§ Explore the material:
- a) From the WebClient thread, reproduce word for word the passage that begins at the words "For html (and" and ends after the words "from the message.".
- b) List every HTTP header that the WebClient thread names in quotation marks, along with the RFC 2616 section number given for each.
- c) In the WebClient thread, rewrite more briefly the paragraph that begins "This series of content decoding changes", keeping its main facts.

§ Document section:
Re: The Trunk: WebClient-Core-topa.112.mcz

Tobias Pape
Followup 2:

> On 31.10.2017, at 18:03, Tobias Pape <[hidden email]> wrote:
>
> Followup
>> On 31.10.2017, at 17:54, Tobias Pape <[hidden email]> wrote:
>>
>>
>>> On 31.10.2017, at 07:51, monty <[hidden email]> wrote:
>>>
>>>> Sent: Friday, October 27, 2017 at 1:33 PM
>>>> From: "Tobias Pape" <[hidden email]>
>>>> To: "The general-purpose Squeak developers list" <[hidden email]>
>>>> Subject: Re: [squeak-dev] The Trunk: WebClient-Core-topa.112.mcz
>>>>
>>>>
>>>>> On 27.10.2017, at 18:40, monty <[hidden email]> wrote:
>>>>>
>>>>> This series of content decoding changes is not backwards compatible. Existing code that does its own response decoding with the assumption that WebClient won't do it will now double-decode the response--corrupting it. But breaking existing code is probably worth it here because of the gains in intuitiveness and correctness.
>>>>>
>>>>> Is there any way to disable the automatic response decoding?
>>>>
>>>> That's problematic.
>>>> Some conversation was always done, you never ended up with mere Strings/ByteArrays.
>>>>
>>>> This is the old version, that opportunistically applied inflate/deflate:
>>>
>>> Which is part of the HTTP protocol itself and is meant to be applied before transit and removed after in a way that is entirely transparent to the application. By decoding the response content from UTF-8 or some other character encoding, you're directly modifying the content before giving it to the application, and in a way that is permanent and maybe incorrect.
>>>
>>
>> Yes, when the http-header says so?
>>
>> (see https://www.w3.org/Protocols/rfc2616/rfc2616-sec3.html)
>>
>> I don't see why handling the 'content-encoding' (section 3.5, eg, deflate), the 'transfer-encoding' (section 3.6, eg, chunked), and the 'content-type' (section 3.7, with 'charset') headers differently.
>> Actually, it probably should also handle the 'charset' (section 3.4) header, too.
>
>
> Also, the protocol says:
>
> "HTTP/1.1 recipients MUST respect the charset label provided by the sender"


For html (and xml) it is stated that the header takes precedence regardless:

https://www.w3.org/International/questions/qa-html-encoding-declarations.en
"The HTTP header information has the highest priority when it conflicts with in-document declarations […]"


>
>
>>
>> Also, HTTP explicitly says that anything not tagged is to be handled as iso-8859-1, so anything that does _not_ tag in the header but only in the content (say, xml whith utf8) will be problematic.
>>
>> OTOH, you still are able to retrieve the information from the message.

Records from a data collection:
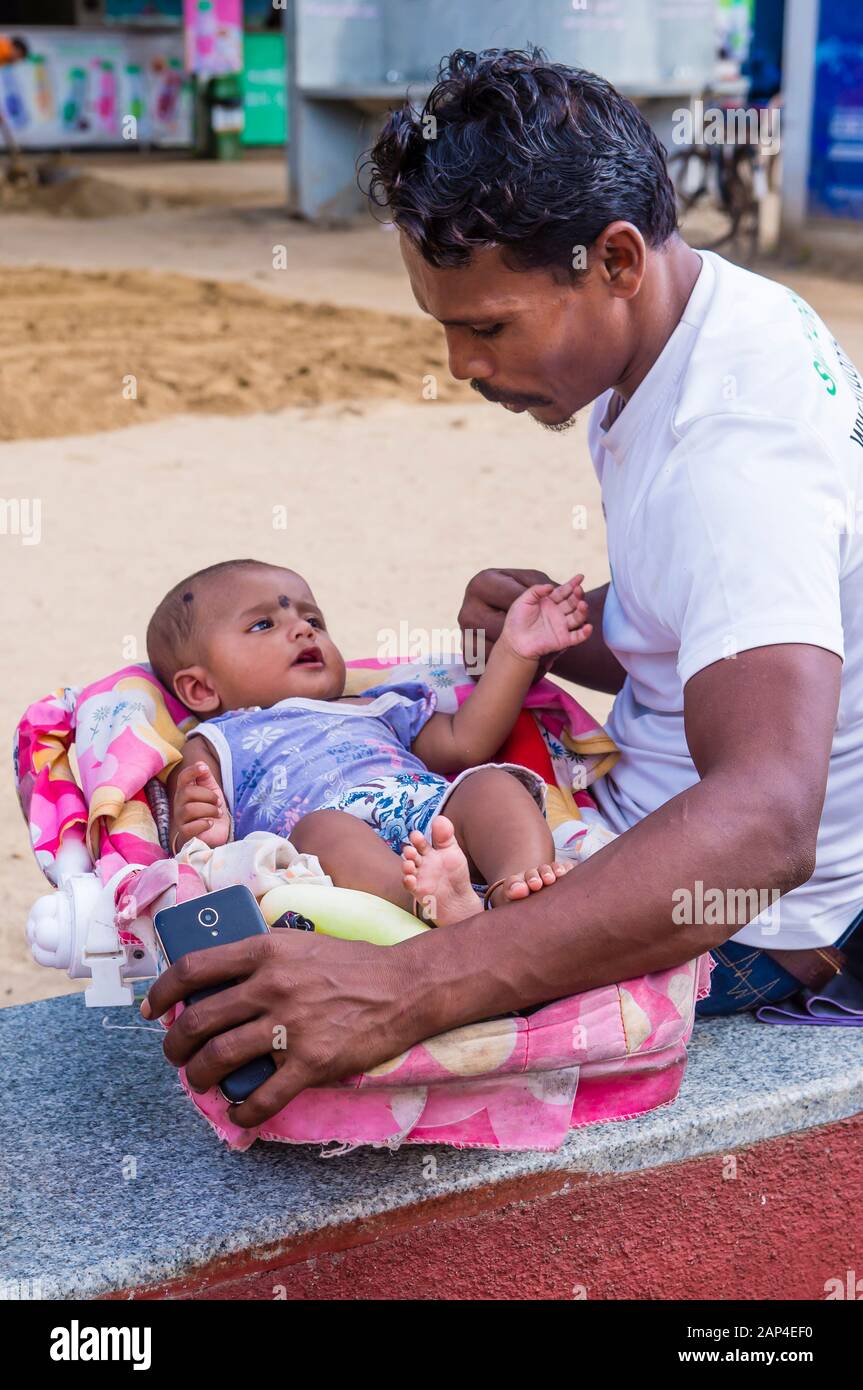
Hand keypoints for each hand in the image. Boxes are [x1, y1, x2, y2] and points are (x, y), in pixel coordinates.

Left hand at [140, 929, 422, 1126]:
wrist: (404, 987)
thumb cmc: (352, 964)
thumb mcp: (300, 944)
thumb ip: (261, 958)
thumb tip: (217, 982)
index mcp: (266, 951)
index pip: (194, 968)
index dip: (162, 991)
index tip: (151, 1009)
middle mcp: (272, 986)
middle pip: (198, 1020)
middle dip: (175, 1045)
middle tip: (175, 1055)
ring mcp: (291, 1026)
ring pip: (219, 1059)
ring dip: (198, 1078)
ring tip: (199, 1082)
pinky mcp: (312, 1062)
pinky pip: (262, 1098)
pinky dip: (242, 1113)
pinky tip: (238, 1114)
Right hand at [172, 761, 229, 851]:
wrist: (215, 833)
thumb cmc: (211, 810)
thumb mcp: (212, 791)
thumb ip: (206, 778)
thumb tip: (201, 764)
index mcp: (186, 791)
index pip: (183, 778)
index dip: (192, 771)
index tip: (204, 768)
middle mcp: (180, 803)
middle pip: (187, 792)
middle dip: (208, 795)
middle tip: (218, 802)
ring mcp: (181, 818)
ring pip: (190, 809)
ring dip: (209, 810)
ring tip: (218, 813)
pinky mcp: (185, 833)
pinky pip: (191, 827)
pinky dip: (204, 824)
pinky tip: (210, 823)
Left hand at [500, 576, 591, 662]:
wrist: (513, 641)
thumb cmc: (516, 620)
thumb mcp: (524, 601)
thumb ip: (536, 591)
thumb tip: (551, 586)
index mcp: (550, 602)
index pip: (564, 591)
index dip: (572, 584)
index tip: (580, 577)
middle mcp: (558, 613)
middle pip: (573, 602)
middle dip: (578, 595)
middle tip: (579, 590)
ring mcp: (562, 626)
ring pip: (578, 617)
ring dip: (583, 611)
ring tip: (583, 604)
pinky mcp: (563, 640)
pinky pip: (577, 637)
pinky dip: (584, 633)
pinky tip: (588, 627)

§ Expected results:
- a)
For html (and xml) it is stated that the header takes precedence regardless:

https://www.w3.org/International/questions/qa-html-encoding-declarations.en
"The HTTP header information has the highest priority when it conflicts with in-document declarations […]"


>
>
>>
>> Also, HTTP explicitly says that anything not tagged is to be handled as iso-8859-1, so anything that does _not_ tag in the header but only in the content (say, xml whith utf8) will be problematic.
>>
>> OTOH, you still are able to retrieve the information from the message.

- b)
- content-encoding (section 3.5)
- transfer-encoding (section 3.6)
- content-type (section 3.7)
- charset (section 3.4)

- c) The content decoding changes are not backwards compatible. Code that decodes responses itself, assuming WebClient does not, will now decode them twice and corrupt them. Breaking such code is probably worth it for the gains in intuitiveness and correctness.